- TASK TO CARRY OUT -
With the pictures omitted, print exactly the lines below, from the one containing "Szyba boczna Steyr" through the one containing "ragione d’essere, il latte e", and nothing else.

Stored data entries:
Segment Open

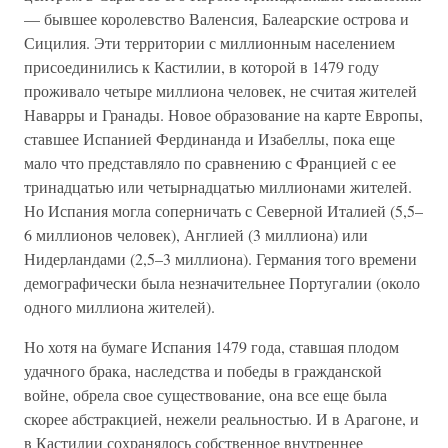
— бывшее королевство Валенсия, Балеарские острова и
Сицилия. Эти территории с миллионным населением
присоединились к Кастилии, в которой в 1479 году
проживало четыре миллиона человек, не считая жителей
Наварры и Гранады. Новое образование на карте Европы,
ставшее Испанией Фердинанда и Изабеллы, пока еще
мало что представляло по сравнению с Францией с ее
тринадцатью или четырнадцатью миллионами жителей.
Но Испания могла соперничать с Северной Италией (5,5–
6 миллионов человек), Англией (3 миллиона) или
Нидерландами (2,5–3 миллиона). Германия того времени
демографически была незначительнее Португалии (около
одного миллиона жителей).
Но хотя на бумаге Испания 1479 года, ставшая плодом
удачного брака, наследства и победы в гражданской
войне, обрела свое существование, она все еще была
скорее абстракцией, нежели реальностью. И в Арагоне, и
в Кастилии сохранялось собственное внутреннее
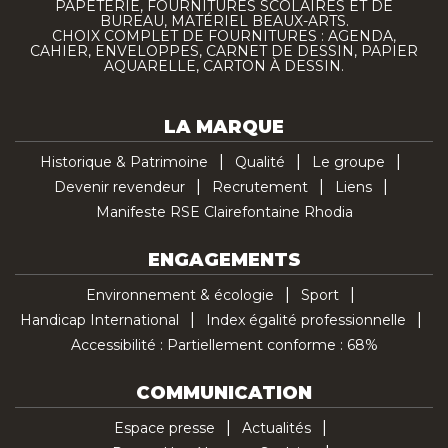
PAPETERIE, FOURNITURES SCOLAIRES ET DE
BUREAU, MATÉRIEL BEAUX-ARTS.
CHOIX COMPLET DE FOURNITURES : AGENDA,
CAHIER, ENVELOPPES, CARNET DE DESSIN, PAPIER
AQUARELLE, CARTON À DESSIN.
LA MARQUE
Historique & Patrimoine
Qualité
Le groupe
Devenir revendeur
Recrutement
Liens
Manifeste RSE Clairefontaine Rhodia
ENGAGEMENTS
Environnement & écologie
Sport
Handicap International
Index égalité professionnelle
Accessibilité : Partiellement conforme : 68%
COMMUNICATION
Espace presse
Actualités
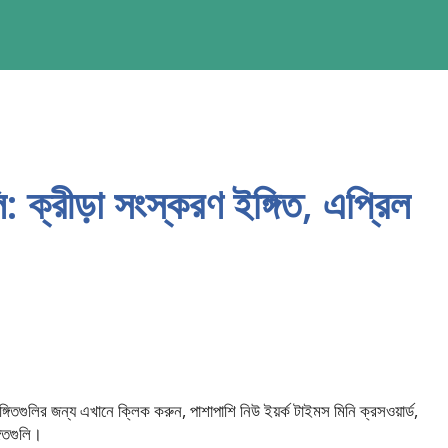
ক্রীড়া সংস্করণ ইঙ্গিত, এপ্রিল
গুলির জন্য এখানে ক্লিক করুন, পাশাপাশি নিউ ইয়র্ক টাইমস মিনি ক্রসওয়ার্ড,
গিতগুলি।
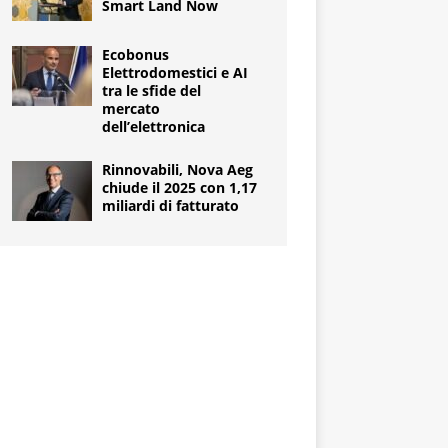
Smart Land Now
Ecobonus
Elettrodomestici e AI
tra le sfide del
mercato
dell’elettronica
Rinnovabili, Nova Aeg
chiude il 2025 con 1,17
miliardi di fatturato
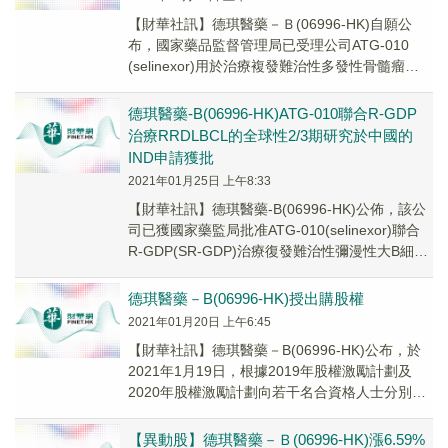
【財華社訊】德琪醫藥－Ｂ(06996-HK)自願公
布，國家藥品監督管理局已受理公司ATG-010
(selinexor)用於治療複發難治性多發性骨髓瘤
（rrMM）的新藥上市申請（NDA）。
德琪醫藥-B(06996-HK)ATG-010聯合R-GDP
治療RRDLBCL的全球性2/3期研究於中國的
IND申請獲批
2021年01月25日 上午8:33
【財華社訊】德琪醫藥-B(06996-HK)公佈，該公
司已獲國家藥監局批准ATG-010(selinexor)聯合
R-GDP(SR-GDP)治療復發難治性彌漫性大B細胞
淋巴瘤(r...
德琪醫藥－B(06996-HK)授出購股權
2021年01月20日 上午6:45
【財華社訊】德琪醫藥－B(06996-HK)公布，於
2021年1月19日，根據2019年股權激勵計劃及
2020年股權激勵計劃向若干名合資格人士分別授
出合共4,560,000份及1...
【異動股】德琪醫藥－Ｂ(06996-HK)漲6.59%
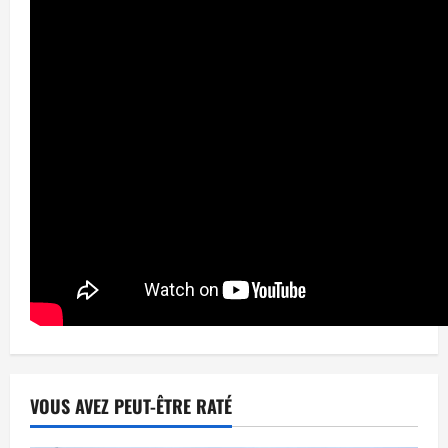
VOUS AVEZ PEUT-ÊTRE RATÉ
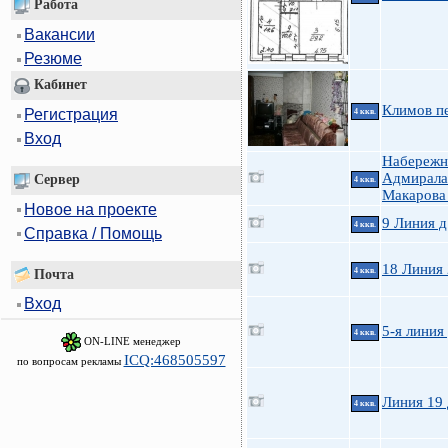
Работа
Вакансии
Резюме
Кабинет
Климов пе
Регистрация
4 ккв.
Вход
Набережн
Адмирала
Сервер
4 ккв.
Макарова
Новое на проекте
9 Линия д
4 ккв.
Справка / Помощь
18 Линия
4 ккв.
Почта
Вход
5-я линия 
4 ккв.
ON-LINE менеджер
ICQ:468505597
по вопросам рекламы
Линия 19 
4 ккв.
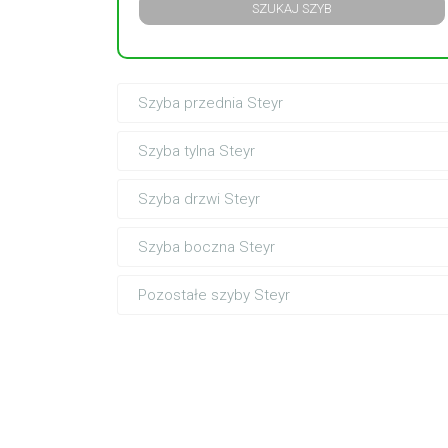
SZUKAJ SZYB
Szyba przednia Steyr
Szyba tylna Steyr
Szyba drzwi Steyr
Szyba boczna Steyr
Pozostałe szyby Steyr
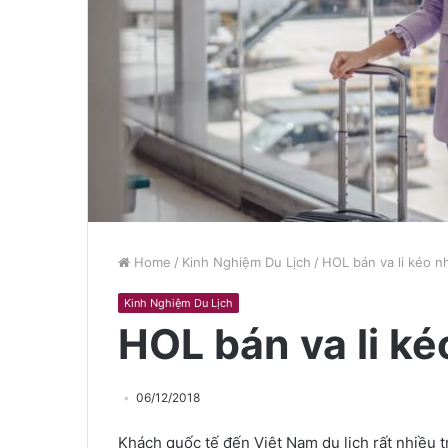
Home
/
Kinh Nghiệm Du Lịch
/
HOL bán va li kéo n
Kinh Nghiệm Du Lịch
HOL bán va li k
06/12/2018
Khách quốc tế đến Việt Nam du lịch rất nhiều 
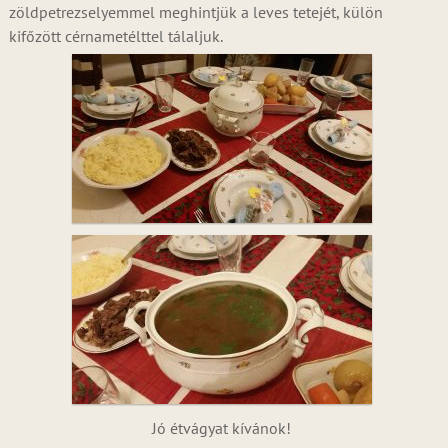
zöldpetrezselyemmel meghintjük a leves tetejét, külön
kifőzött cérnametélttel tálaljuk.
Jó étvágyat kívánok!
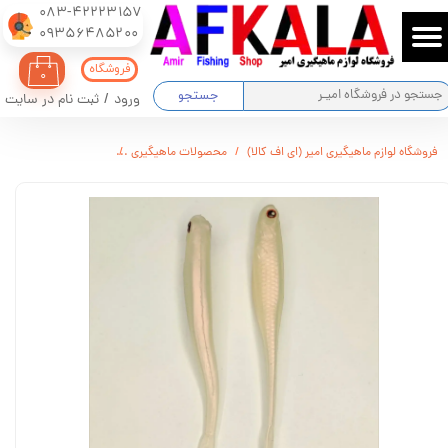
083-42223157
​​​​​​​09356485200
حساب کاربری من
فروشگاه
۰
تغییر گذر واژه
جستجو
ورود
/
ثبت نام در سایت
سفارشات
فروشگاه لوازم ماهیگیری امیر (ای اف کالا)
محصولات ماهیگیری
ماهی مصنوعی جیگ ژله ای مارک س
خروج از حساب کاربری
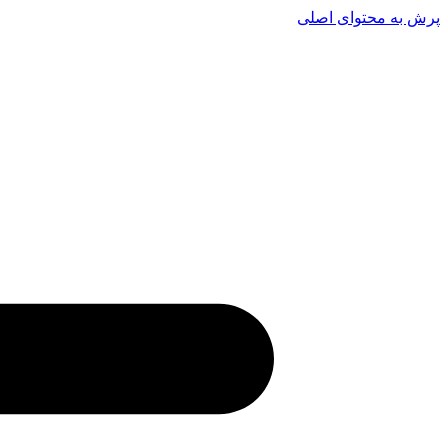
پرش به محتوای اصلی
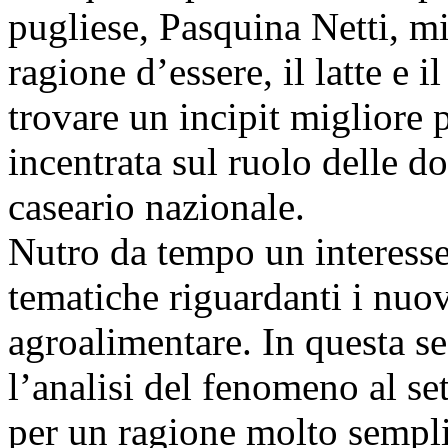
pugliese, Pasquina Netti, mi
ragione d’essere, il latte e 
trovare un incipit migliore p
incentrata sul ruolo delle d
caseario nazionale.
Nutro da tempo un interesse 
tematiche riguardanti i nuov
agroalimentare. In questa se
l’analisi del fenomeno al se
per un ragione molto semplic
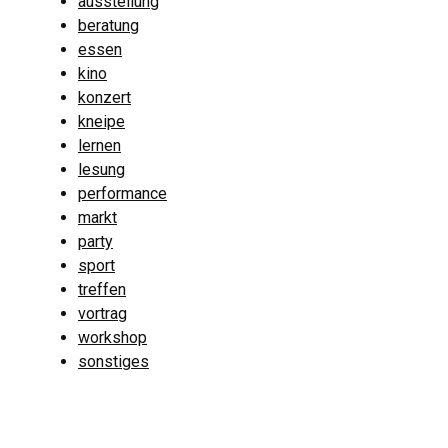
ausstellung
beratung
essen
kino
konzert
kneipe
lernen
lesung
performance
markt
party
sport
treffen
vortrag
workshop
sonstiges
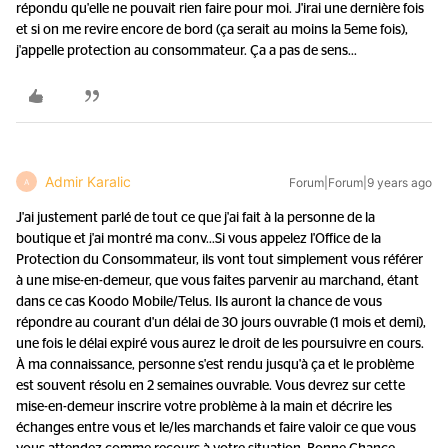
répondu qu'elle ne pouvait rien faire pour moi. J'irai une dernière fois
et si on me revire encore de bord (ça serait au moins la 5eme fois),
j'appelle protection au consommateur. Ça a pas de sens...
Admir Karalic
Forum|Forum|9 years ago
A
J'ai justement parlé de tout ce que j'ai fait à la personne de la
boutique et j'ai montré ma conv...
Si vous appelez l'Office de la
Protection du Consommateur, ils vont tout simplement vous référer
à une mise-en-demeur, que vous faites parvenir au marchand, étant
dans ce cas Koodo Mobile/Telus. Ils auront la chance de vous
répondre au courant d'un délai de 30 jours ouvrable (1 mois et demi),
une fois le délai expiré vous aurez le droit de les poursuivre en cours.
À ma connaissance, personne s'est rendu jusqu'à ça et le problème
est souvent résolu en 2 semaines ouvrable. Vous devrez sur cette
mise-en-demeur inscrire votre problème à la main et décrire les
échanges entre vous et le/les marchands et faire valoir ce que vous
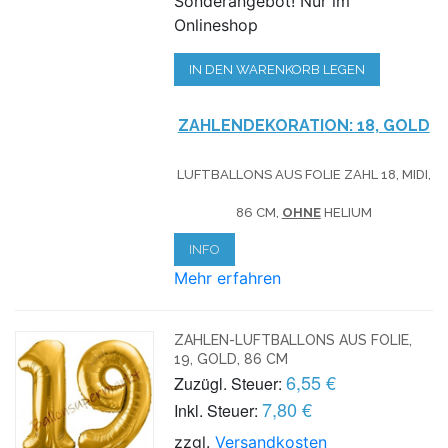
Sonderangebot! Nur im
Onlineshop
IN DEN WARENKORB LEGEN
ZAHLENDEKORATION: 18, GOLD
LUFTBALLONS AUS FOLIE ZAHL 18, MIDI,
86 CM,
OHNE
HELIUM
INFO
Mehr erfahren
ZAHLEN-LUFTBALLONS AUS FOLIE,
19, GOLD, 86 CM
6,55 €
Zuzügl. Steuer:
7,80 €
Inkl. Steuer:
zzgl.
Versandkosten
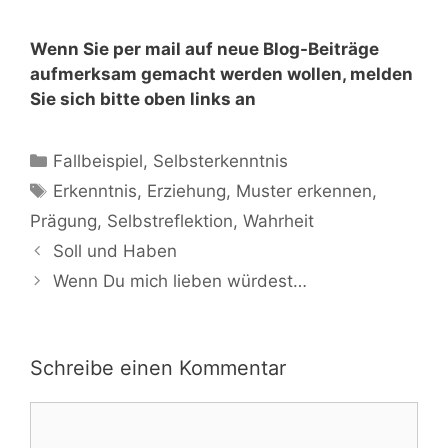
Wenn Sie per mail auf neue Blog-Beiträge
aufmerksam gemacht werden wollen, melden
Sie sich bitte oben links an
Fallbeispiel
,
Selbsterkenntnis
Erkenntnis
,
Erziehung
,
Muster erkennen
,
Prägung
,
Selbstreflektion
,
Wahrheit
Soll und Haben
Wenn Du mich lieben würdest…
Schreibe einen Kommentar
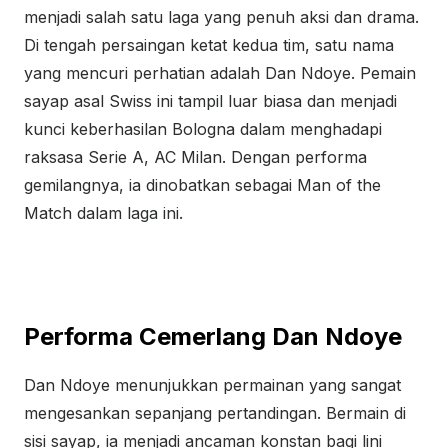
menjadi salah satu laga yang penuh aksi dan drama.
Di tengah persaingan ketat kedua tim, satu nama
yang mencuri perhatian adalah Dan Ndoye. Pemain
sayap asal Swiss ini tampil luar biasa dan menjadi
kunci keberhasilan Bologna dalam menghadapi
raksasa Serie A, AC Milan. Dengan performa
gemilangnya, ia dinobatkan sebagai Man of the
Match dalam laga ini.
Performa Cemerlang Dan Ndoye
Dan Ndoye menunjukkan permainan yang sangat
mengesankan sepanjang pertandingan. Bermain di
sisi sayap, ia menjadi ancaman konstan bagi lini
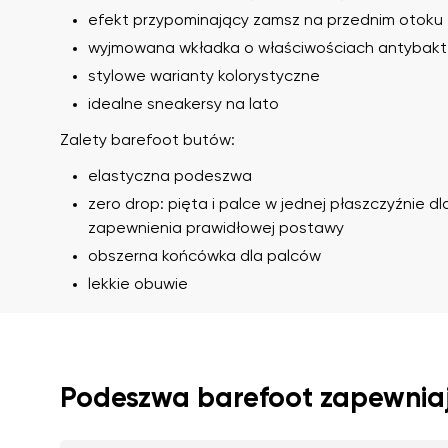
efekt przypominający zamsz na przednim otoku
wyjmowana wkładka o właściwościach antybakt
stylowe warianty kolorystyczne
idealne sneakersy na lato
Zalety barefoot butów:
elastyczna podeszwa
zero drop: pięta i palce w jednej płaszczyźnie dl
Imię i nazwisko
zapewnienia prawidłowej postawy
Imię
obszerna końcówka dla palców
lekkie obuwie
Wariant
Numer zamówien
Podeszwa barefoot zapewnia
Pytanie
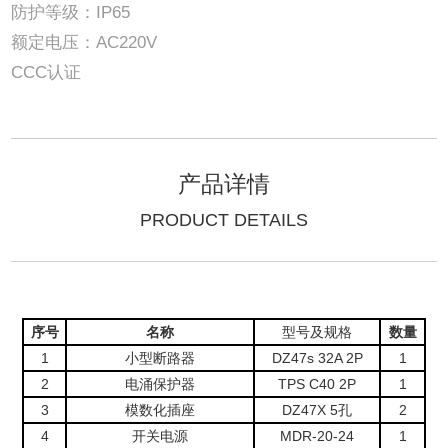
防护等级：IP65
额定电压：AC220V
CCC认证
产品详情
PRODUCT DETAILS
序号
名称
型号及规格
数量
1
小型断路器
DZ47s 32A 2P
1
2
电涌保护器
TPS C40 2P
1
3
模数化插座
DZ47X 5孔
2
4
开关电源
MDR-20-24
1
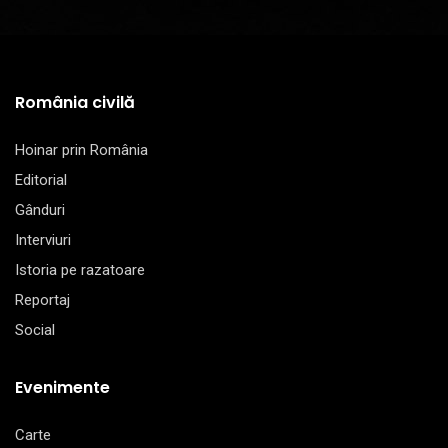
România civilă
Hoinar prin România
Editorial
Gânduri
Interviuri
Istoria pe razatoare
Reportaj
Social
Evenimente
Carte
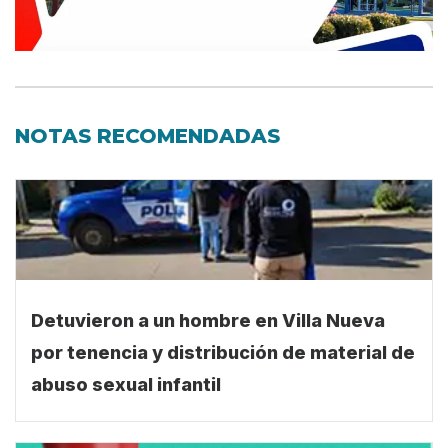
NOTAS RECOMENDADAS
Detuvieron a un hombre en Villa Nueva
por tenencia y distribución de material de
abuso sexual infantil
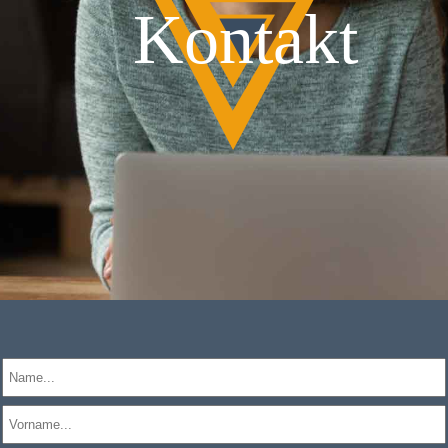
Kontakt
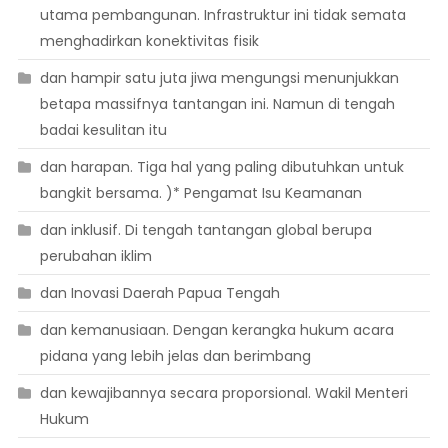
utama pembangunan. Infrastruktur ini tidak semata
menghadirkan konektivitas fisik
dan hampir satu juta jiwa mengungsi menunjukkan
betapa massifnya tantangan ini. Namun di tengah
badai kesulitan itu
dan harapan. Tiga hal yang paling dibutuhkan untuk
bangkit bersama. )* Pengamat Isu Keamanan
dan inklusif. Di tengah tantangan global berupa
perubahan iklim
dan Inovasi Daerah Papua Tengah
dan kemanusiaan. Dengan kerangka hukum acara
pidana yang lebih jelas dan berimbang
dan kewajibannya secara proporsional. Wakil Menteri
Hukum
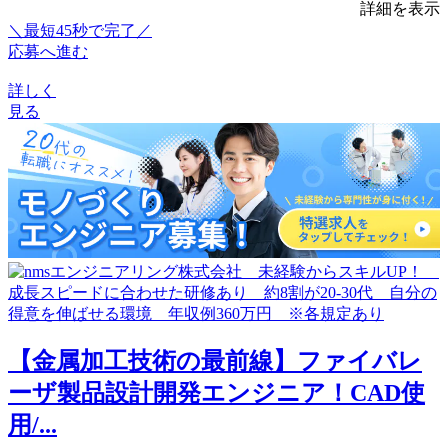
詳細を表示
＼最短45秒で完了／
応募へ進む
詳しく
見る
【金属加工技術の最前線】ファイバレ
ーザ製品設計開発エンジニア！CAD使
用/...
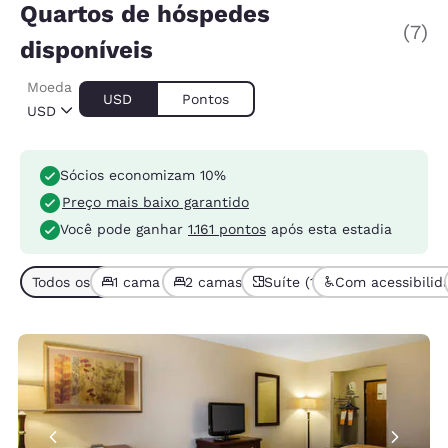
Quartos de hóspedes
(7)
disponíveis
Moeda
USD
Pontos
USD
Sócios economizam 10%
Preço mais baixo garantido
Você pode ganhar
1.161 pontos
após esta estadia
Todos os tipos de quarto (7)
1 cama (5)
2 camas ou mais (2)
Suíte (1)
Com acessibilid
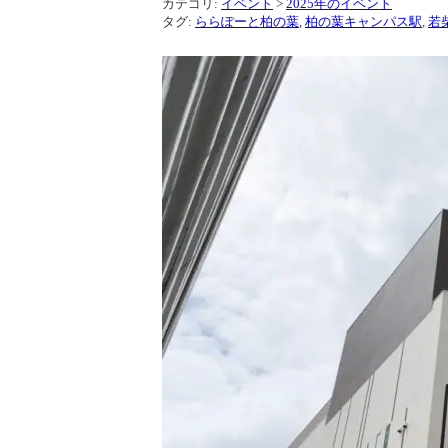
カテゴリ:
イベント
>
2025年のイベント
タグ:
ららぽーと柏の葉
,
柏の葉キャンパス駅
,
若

Segment Closed

- WRITTEN SOLUTION -
Szyba boczna Steyr
Pozostałe szyby Steyr
Home
/
Kinh Nghiệm Du Lịch
/
HOL bán va li kéo n
Kinh Nghiệm Du Lịch
HOL bán va li k
06/12/2018
Khách quốc tế đến Việt Nam du lịch rất nhiều 
zöldpetrezselyemmel meghintjük a leves tetejét, külön
kifőzött cérnametélttel tálaljuk.
Jó étvágyat kívánok!
083-42223157
​​​​​​​09356485200
حساب کاربری من
فروشگاه
۰
تغییر گذر واژه
جستجو
ورود
/
ثبت نام در سایت
سفارشات
فروشگاه لوازم ماهیگیری امیر (ای اف کالا)
محصولات ماهیگیری
ماهی مصنوعی جیگ ژله ای مارک س
خروج از حساب کاربری
پرش به محتوای اصلی
pugliese, Pasquina Netti, mi
ragione d’essere, il latte e 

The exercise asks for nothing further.